--- What this exercise asks ---
**A.** In the passage on slag basicity and inclusion removal, what slag basicity did the authors' earlier publication suggest for ultra-low oxygen steels?
**B.** Extend the passage on slag basicity and inclusion removal, picking up after its final sentence.

It is also noted that in this study, the slag basicity is in the range of 3.4~4.1. Even though, the total oxygen contents after RH treatment are around 5 ppm, which are extremely low. Some researchers^[37,41] proposed that ultra-high basicity is good for steel cleanliness. They believed that the slag can accelerate the evolution of inclusions, and the generated liquid calcium aluminate inclusions can be easily removed, thus improving steel cleanliness. In contrast, the present authors^[4,35] and some researchers^[42] found that the removal of solid inclusions (e.g., Al₂O₃ and MgO-Al₂O₃) is much easier than that of liquid inclusions, due to the huge difference in the separation behaviors at the steel-slag interface. Considering the evolution route of inclusions, MgO-Al₂O₃ inclusions are suggested to be removed before they transform into liquid calcium aluminates. It is reported^[4,35,42] that most of solid inclusions can be removed in RH, therefore suitable slag basicity is necessary to control most of the inclusions to be solid MgO-Al₂O₃ in RH. In the earlier publication of the authors,^[43] slag basicity of around 4 is suggested for ultra-low oxygen steels. In this study, the low total oxygen contents further prove this possibility. Although there is a difference in the basicity in Process S1 and Process S2, the differences in the CaO and SiO₂ contents in the slags are still small (up to 2 pct). Therefore, the basicity difference in these processes cannot lead to an evident difference in total oxygen contents in the steel. As shown in Table III and Figures 9, 10, MgO-Al₂O₃ inclusions (Type-II) are the dominant type of inclusions after RH treatment. The evolution of inclusions in this study also confirms that suitable slag basicity could control most of the inclusions to be solid state. Furthermore, by comparing Process S1 and Process S2, it can be seen that the addition of TiO₂ in the slag doesn’t change the evolution of inclusions evidently. From this aspect, the addition of TiO₂ can hardly weaken the removal efficiency of inclusions in this study. Instead, it can play a positive role due to the effect on the properties of the slag.

[Saved data entries]
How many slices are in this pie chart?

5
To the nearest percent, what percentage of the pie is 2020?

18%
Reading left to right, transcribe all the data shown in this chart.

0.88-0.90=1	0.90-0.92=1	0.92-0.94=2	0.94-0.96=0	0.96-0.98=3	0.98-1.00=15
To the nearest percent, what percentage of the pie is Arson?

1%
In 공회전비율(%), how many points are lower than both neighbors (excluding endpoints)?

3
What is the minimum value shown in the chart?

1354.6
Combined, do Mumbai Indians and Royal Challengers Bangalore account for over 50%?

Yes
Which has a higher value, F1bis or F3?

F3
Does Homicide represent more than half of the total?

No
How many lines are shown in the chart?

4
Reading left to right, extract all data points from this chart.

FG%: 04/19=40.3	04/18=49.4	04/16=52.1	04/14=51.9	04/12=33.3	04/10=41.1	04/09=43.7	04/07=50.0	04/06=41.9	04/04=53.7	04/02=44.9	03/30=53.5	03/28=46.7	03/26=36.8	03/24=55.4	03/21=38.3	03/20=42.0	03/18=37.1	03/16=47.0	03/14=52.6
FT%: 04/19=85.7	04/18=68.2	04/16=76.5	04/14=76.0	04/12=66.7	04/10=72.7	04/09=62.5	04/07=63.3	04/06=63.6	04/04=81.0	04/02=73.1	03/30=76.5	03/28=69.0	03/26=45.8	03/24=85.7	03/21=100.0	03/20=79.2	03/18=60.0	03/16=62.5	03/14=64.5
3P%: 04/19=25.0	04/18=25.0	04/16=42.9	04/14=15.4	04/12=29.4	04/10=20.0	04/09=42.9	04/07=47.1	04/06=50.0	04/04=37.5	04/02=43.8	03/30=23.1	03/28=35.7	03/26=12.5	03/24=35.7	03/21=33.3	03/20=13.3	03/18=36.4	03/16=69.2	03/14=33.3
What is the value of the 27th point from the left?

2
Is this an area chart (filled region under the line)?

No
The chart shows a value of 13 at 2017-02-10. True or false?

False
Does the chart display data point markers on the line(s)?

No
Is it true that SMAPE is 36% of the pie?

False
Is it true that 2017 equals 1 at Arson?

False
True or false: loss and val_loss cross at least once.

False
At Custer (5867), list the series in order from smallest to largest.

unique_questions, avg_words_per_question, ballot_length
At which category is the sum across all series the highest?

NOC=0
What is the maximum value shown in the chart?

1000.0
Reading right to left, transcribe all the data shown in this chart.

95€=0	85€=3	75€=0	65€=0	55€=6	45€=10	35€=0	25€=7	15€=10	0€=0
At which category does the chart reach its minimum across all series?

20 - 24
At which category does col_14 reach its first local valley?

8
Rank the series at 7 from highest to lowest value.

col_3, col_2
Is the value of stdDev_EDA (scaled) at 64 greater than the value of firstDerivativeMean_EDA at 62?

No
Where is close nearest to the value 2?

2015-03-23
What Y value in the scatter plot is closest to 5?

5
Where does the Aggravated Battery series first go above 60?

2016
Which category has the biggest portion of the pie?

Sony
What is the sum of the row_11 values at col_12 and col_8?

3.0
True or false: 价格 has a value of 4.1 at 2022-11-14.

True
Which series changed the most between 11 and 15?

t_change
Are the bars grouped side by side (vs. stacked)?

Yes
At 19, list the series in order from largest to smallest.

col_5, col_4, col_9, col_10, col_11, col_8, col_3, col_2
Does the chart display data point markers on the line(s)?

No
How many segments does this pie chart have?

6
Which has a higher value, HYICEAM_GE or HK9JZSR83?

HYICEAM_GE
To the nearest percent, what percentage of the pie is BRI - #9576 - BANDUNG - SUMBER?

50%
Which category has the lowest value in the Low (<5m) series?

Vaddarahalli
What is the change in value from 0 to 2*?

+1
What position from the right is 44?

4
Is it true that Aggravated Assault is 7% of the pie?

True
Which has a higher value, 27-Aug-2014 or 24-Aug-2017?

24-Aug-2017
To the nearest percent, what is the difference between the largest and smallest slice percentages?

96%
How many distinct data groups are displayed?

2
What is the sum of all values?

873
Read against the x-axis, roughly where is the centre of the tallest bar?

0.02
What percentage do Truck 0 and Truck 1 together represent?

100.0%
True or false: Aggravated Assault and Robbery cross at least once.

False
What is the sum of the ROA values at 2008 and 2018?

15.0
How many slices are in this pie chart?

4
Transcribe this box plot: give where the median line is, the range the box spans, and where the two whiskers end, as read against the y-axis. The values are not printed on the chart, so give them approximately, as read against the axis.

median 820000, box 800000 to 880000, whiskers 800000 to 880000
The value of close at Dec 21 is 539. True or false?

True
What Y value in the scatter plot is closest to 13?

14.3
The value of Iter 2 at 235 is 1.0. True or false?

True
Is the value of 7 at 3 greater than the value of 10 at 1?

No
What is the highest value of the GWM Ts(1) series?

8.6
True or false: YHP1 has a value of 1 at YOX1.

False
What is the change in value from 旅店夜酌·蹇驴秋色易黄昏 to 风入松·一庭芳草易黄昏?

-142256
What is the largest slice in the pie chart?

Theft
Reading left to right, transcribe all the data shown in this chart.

--- Answers for the tasks ---
**A.** Around 4.

**B.**
It is necessary to mention that the Ti content is around 170 ppm in the experimental steel. In fact, for different Ti-bearing steel grades, the Ti content should be different. As discussed above, the evolution of inclusions may be influenced by the Ti content in steel. Therefore, the effect of the TiO₂-containing slag on the inclusions in steel needs further investigation for different Ti-bearing steel grades.

Conclusions

In this study, the effect of TiO₂ addition on the evolution of nonmetallic inclusions in Ti-bearing Al-killed steel was investigated. Based on the industrial studies and thermodynamic analysis, the main conclusions are obtained as follows:

1. (1)

   Suitable addition of TiO₂ can improve the fluidity of the slag, thereby enhancing the refining effect. When using TiO₂-containing slag, the Ti content increases to 72 ppm in steel during LF refining due to [Ti]-[O] equilibrium, and the yield of Ti-Fe alloy also climbs from 86.5 pct to 96.3 pct in RH refining even with a lower addition amount. In this case, the steel cleanliness is improved together with lower total oxygen and nitrogen contents as well as a smaller number density of inclusions in steel.

2. (2)

   There is no evident difference in the evolution of inclusions. In both processes, the inclusions generally transform from Al₂O₃ into MgO-Al₂O₃, and even liquid CaO-Al₂O₃ inclusions. Although a small amount of TiO_x is generated in inclusions at the middle of LF due to the effect of TiO₂-containing slag, solid MgO-Al₂O₃ inclusions are still the dominant inclusions in steel after RH refining. Therefore, suitable addition of TiO₂ does not evidently influence the evolution of inclusions, and it can hardly weaken the removal efficiency of inclusions. In fact, it helps the removal of inclusions due to its effect on slag properties.